Que te desprendes no espaço Perdido no estranho rumo Por entre visões de fumo, Das estrelas no regaço.


Que de Réquiens e surdinas E de hieróglifos secretos Enches os lagos quietos Revestidos de neblinas.


Que ruges, brames, trovejas Ó velho vândalo amargo, No sonâmbulo letargo De um mocho rondando igrejas.


Que falas também baixinho Lá da origem do mistério, Trazendo o augúrio sidéreo E certa voz de carinho...
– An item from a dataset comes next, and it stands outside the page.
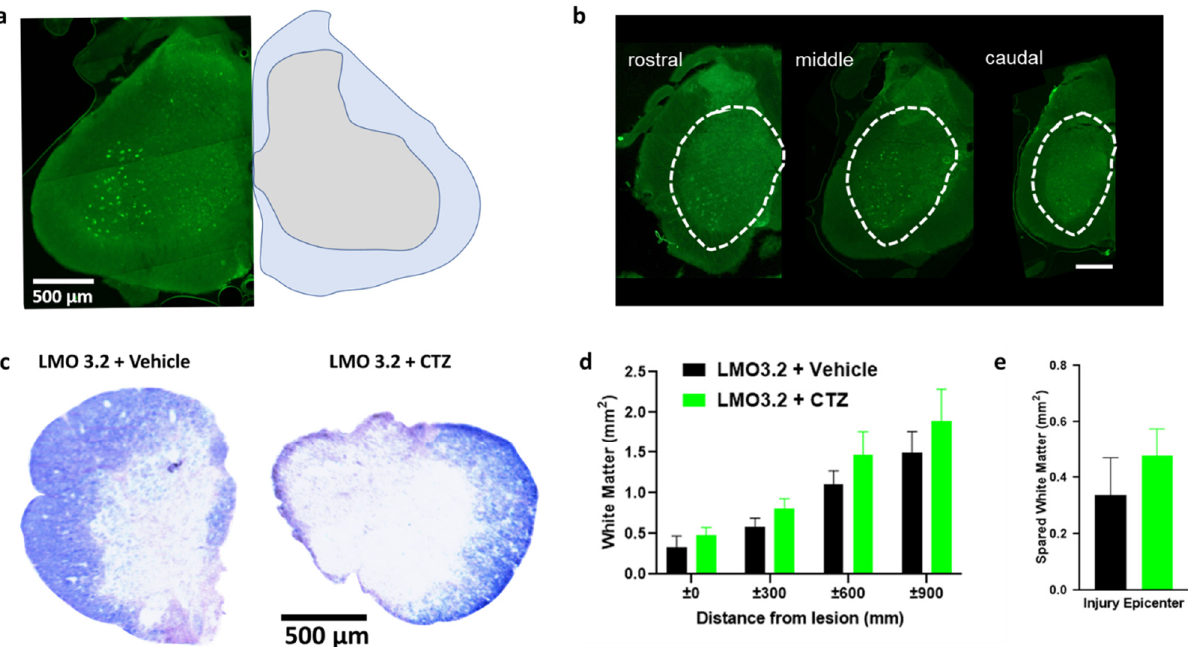
Figure 6. AAV-hSyn-LMO3.2-EGFP expression, eriochrome cyanine staining and quantification of spared white matter around and within the injury epicenter. ( a ) AAV-hSyn-LMO3.2-EGFP expression ( left ) and anatomical annotations ( right ). ( b ) There is robust viral transduction of the lumbar region of the spinal cord. ( c ) Eriochrome cyanine staining shows similar loss of white matter within the injury epicenter of vehicle- and CTZ-treated groups. ( d , e ) All animals were uniformly injured and there was no statistically significant difference between the two groups. Data are presented as mean ± SEM.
Que nas ruas mais escusas, Por tardes de nuvens feias, Como um ébrio cambaleias Rosnando pragas confusas.


Que és o boêmio maldito, O renegado boêmio, Em tudo o turvo irmão gêmeo Do sonhador Infinito.


Que és como louco das praças Nos seus gritos delirantes Clamando a pulmões possantes Todo o Inferno das desgraças.


Que lembras dragões convulsos, Bufantes, aéreos, soltos, Noctambulando revoltos Mordendo as caudas e os pulsos.


Ó velho vento saudoso, Velho vento compassivo, Ó ser vulcânico e vivo, Taciturno e tormentoso!


Alma de ânsias e de brados, Consolador companheiro Sinistro deus forasteiro D'espaços ilimitados!


Tu que andas, além, perdido, Tateando na esfera imensa Como um cego de nascença Nos desertos esquecido...


Que gozas toda a paragem, Toda a região mais diversa, Levando sempre dispersa A tua queixa selvagem.


Que no trágico abandono, No tédio das grandes horas Desoladamente choras, Sem fadigas e sem sono.


Que lembras nos teus clamores, Nas fúrias negras, dantescas, Torturas medievalescas Dos ímpios inquisidores.


Que és sempre a ronda das casas, A gemente sentinela Que tudo desgrenha e gela Com o torvo rumor das asas.


Que pareces hordas e hordas De hirsutos, intonsos bardos Vibrando cânticos tardos Por liras de cem mil cordas.


Ó vento languido e vago, Ó fantasista das brumas, Sopro equóreo das espumas, Ó dá-me o teu grande afago!


Que a tua sombra me envolva Que o teu vulto me console E o meu Sentimento role E nos astros se dissolva...


Que eu me liberte das ânsias De ansiedades me liberte, Pairando no espasmo inerte Das mais longínquas distâncias.


Eu quero perder-me a fundo No teu segredo nevoento, Ó velho e velado vento, Velho vento vagabundo!